Doug Rauch

“This is about trying to tackle a very large social challenge we have that is going to create a health care tsunami in cost if we don’t do something about it.” ~Doug Rauch

Doug Rauch worked with Trader Joe’s Company for 31 years. He began as President of Trader Joe’s East, where he worked to establish the company in 17 states. After becoming Trader Joe’s national president, Rauch continued to help the company grow—under his purview, the company expanded to a total of 340 stores in 30 states.

Doug Rauch

IMG: via Conscious Capital

Today, Doug Rauch is a partner with Apta Capital, and is the CEO of Conscious Capitalism, “a movement dedicated to elevating humanity through business.” Rauch’s leadership within this organization comes as no surprise to those that followed his career at Trader Joe’s. According to the Conscious Capitalism website, Rauch “developed [Trader Joe’s] prized buying philosophy, created their unique private label food program, and wrote and executed the Business Plan for expanding Trader Joe’s nationally.”

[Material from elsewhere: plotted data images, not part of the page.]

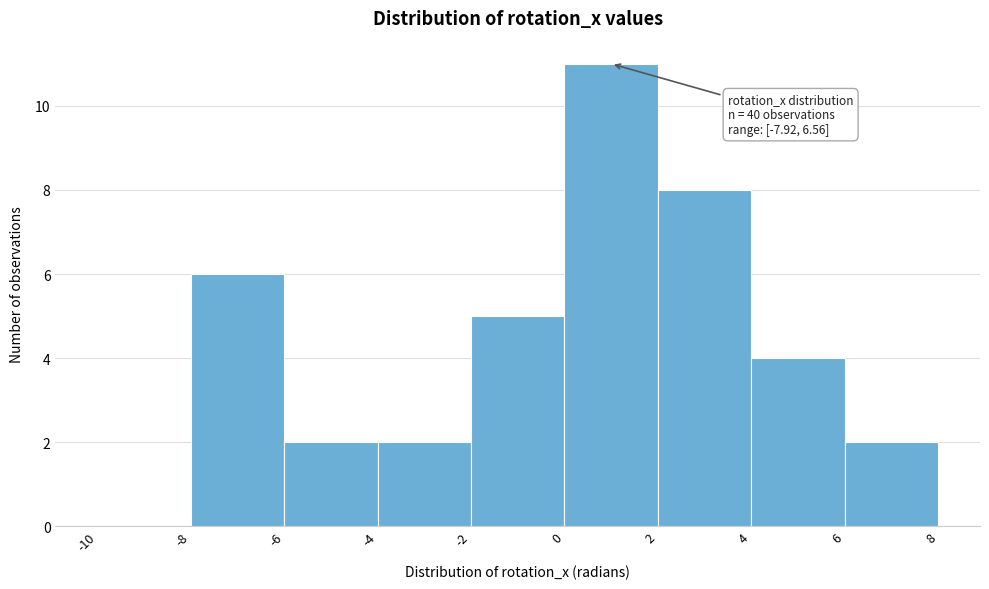

Which range on the x-axis has the tallest bar?

0 to 2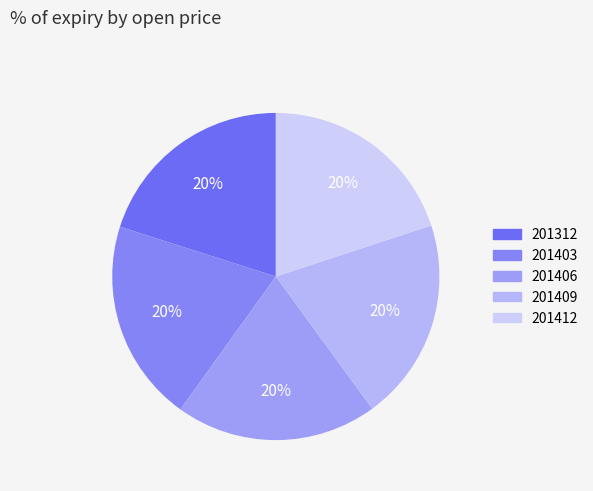

How many slices are in this pie chart?

5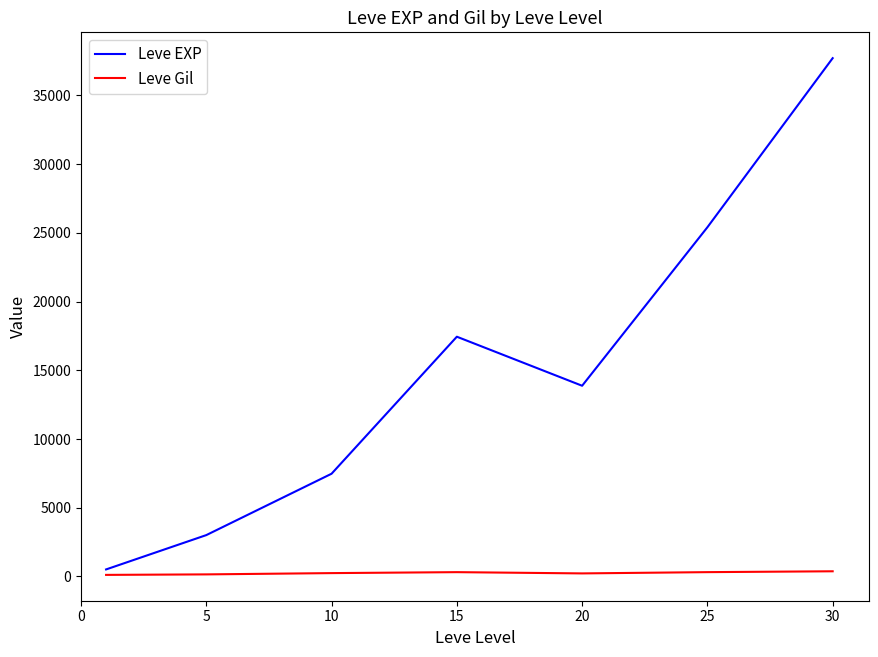

Which series has the widest spread of values?

Leve EXP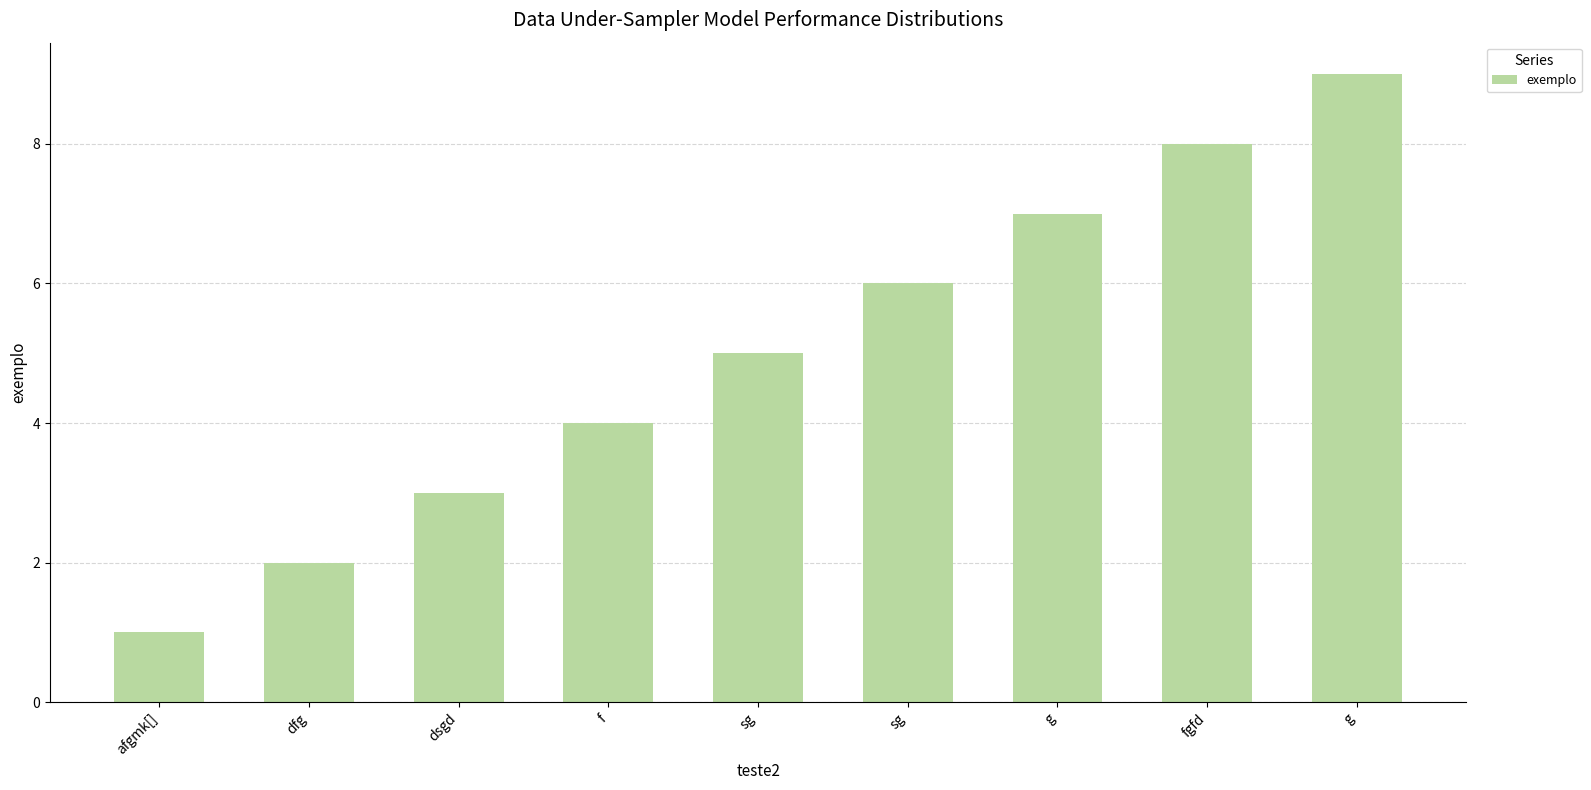

Are the bars horizontal?

No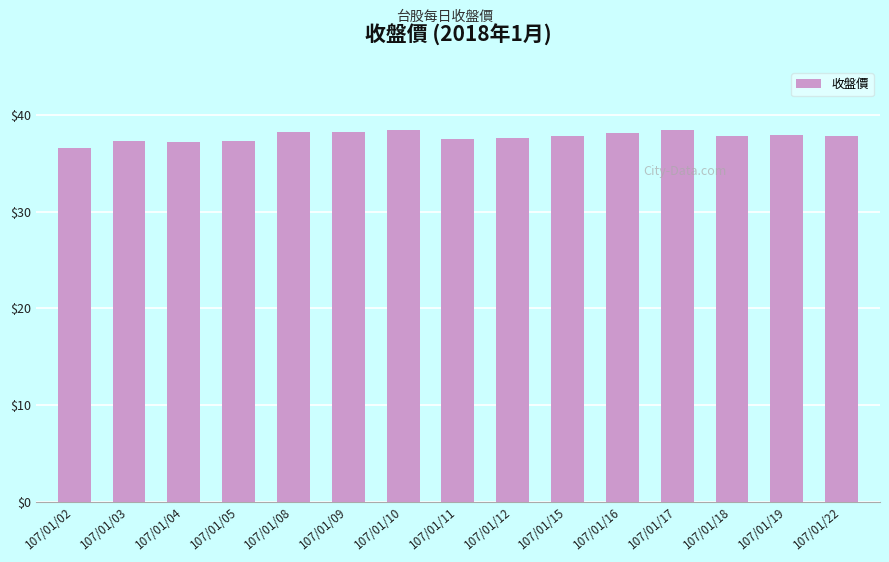

What is the ratio of the value at 107/01/11 to the value at 107/01/09?

1.0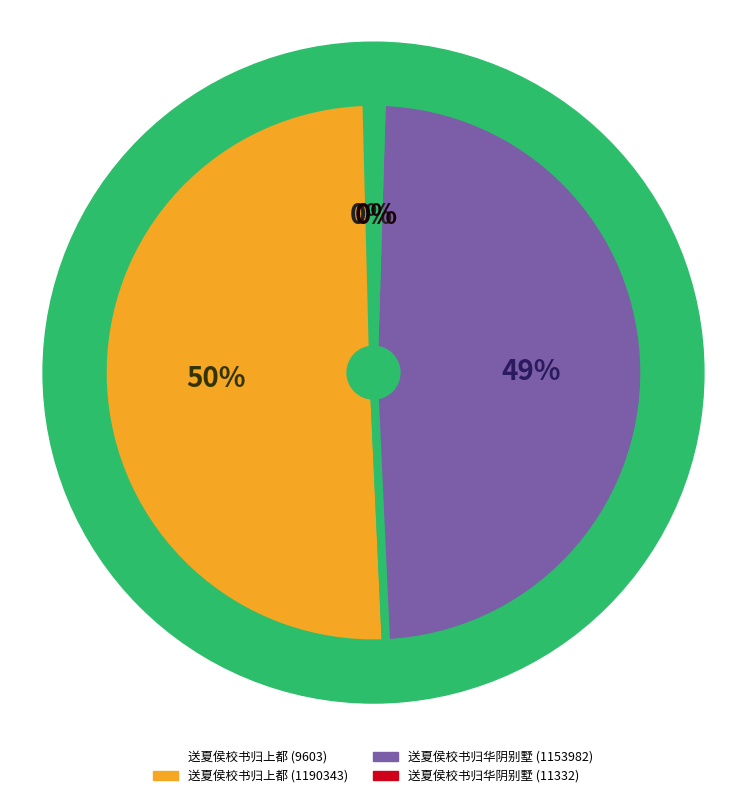

What is the change in value from 送夏侯校书归上都 (9603) to 送夏侯校书归华阴别墅 (1153982)?

+1144379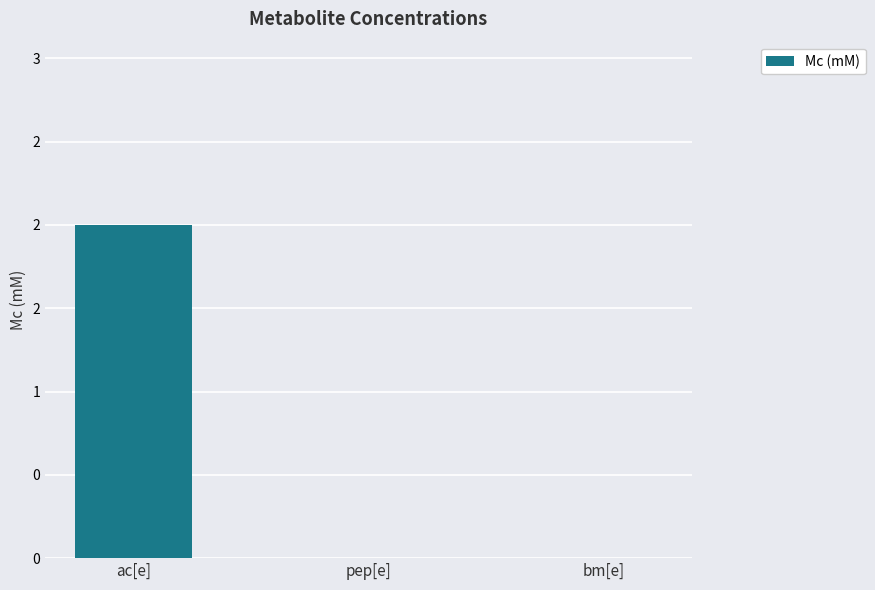

List the labels in order of value, largest first.

ac[e], pep[e], bm[e]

Rauch’s latest venture is the opening of a store called the Daily Table, which will address the issues of food insecurity and food waste in America. The store will open in Dorchester, Massachusetts, and will sell prepared food items made only from recently expired produce. About 40% of food in the U.S. is thrown out because of a passed sell-by date, despite the fact that, most of the time, the food is still perfectly good. The Daily Table will “bring affordable nutrition to the underserved in our cities.”

Rauch explained in an NPR interview, “It basically tries to utilize this 40 percent of this food that is wasted. That is, to a large degree, either excess, overstocked, wholesome food that’s thrown out by grocers, etc… at the end of the day because of the sell-by dates. Or [it’s from] growers that have product that’s nutritionally sound, perfectly good, but cosmetically blemished or not quite up for prime time. [So we] bring this food down into a retail environment where it can become affordable nutrition.”

There is an estimated 160 billion pounds of food wasted in the United States alone each year, much of it thrown out because consumers are confused by sell by, best before, and use by labels and are afraid of getting sick. Using the good old-fashioned method of checking food to see if it’s bad rather than relying on a blanket label would save a lot of food, and feed a lot of people.